| WORK REQUEST |
Each record below should appear again exactly as written.

| MATERIAL SHOWN |
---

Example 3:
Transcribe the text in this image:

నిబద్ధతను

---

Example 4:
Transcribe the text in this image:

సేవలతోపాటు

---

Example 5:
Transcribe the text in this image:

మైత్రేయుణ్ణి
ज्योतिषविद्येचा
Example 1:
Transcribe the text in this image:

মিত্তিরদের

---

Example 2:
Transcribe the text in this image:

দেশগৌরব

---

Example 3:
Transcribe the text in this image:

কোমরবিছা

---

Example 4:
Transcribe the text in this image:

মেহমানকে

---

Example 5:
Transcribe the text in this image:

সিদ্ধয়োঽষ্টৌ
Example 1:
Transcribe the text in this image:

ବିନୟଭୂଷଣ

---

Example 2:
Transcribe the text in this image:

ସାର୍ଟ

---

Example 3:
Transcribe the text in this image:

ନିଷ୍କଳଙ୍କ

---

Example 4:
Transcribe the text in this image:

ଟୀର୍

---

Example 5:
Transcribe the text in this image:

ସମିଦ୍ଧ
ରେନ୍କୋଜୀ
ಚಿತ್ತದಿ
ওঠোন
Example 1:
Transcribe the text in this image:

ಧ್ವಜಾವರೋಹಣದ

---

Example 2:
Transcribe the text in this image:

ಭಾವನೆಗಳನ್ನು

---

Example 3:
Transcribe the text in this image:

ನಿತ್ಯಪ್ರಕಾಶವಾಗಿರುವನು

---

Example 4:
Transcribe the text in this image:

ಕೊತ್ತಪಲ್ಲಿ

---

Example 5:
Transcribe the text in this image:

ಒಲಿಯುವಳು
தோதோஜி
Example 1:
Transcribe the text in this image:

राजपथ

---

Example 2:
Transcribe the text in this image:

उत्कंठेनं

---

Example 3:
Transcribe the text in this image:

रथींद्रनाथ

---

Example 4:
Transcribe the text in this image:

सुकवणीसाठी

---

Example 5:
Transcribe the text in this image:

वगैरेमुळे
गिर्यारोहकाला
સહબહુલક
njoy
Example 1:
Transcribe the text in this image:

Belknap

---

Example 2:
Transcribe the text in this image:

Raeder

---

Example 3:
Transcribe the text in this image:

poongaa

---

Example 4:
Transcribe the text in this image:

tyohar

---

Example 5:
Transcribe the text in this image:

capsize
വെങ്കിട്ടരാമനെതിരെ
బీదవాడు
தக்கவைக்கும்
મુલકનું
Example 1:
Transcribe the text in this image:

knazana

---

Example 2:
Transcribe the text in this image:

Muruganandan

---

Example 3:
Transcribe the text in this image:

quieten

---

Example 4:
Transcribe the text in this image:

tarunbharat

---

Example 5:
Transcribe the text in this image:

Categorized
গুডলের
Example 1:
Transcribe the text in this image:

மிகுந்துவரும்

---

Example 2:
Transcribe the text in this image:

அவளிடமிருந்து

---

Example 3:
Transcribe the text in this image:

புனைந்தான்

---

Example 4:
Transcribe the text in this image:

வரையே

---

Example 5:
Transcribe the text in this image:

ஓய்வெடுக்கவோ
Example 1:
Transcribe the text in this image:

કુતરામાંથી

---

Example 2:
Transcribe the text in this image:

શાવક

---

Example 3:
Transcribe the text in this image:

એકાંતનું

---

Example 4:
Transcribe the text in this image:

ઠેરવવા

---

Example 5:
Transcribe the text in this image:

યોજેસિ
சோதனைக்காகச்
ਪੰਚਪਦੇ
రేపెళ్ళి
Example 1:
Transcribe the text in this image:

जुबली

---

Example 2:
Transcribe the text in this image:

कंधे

| WRITTEN ANSWER |
---

Example 3:
Transcribe the text in this image:

నిబద్ధతను

---

Example 4:
Transcribe the text in this image:

సేవలతోపాటు

---

Example 5:
Transcribe the text in this image:

మైత్రేయుణ్ణి
ज्योतिषविद्येचा
Example 1:
Transcribe the text in this image:

মিত্তিরদের

---

Example 2:
Transcribe the text in this image:

দেশগৌরব

---

Example 3:
Transcribe the text in this image:

কোমরবিছা

---

Example 4:
Transcribe the text in this image:

মেহমানকে

---

Example 5:
Transcribe the text in this image:

সিদ্ধয়োঽষ্টৌ
Example 1:
Transcribe the text in this image:

ବିନୟଭୂଷଣ

---

Example 2:
Transcribe the text in this image:

ସାର୍ଟ

---

Example 3:
Transcribe the text in this image:

ନିଷ୍କଳଙ୍କ

---

Example 4:
Transcribe the text in this image:

ଟୀର୍

---

Example 5:
Transcribe the text in this image:

ସମିଦ୍ଧ
ରେନ୍କୋଜୀ
ಚಿತ್ತದಿ
ওঠোন
Example 1:
Transcribe the text in this image:

ಧ್ವಜಾವರೋಹಣದ

---

Example 2:
Transcribe the text in this image:

ಭಾವನೆಗಳನ್ನು

---

Example 3:
Transcribe the text in this image:

ನಿತ್ಯಪ್ರಕಾಶವಾಗಿರುವನು

---

Example 4:
Transcribe the text in this image:

ಕೊತ್ತಪಲ್ಲಿ

---

Example 5:
Transcribe the text in this image:

ಒಲಿಯುವಳು
தோதோஜி
Example 1:
Transcribe the text in this image:

राजपथ

---

Example 2:
Transcribe the text in this image:

उत्कंठेनं

---

Example 3:
Transcribe the text in this image:

रथींद्रनाथ

---

Example 4:
Transcribe the text in this image:

सुकवणीसाठी

---

Example 5:
Transcribe the text in this image:

वगैरेमुळे
गिर्यारोहकाला
સહબહુલક
njoy
Example 1:
Transcribe the text in this image:

Belknap

---

Example 2:
Transcribe the text in this image:

Raeder

---

Example 3:
Transcribe the text in this image:

poongaa

---

Example 4:
Transcribe the text in this image:

tyohar

---

Example 5:
Transcribe the text in this image:

capsize
വെങ്കിട്ടരാമനെതിരെ
బీదవాడు
தக்கவைக்கும்
મુલકનું
Example 1:
Transcribe the text in this image:

knazana

---

Example 2:
Transcribe the text in this image:

Muruganandan

---

Example 3:
Transcribe the text in this image:

quieten

---

Example 4:
Transcribe the text in this image:

tarunbharat

---

Example 5:
Transcribe the text in this image:

Categorized
গুডলের
Example 1:
Transcribe the text in this image:

மிகுந்துவரும்

---

Example 2:
Transcribe the text in this image:

அவளிடமிருந்து

---

Example 3:
Transcribe the text in this image:

புனைந்தான்

---

Example 4:
Transcribe the text in this image:

வரையே

---

Example 5:
Transcribe the text in this image:

ஓய்வெடுக்கவோ
Example 1:
Transcribe the text in this image:

કુતરામાંથી

---

Example 2:
Transcribe the text in this image:

શાવક

---

Example 3:
Transcribe the text in this image:

એકાંતનું

---

Example 4:
Transcribe the text in this image:

ઠેરવવા

---

Example 5:
Transcribe the text in this image:

યોજેસિ
சோதனைக்காகச்
ਪੰਚਪਦੇ
రేపెళ్ళి
Example 1:
Transcribe the text in this image:

जुबली

---

Example 2:
Transcribe the text in this image:

कंधे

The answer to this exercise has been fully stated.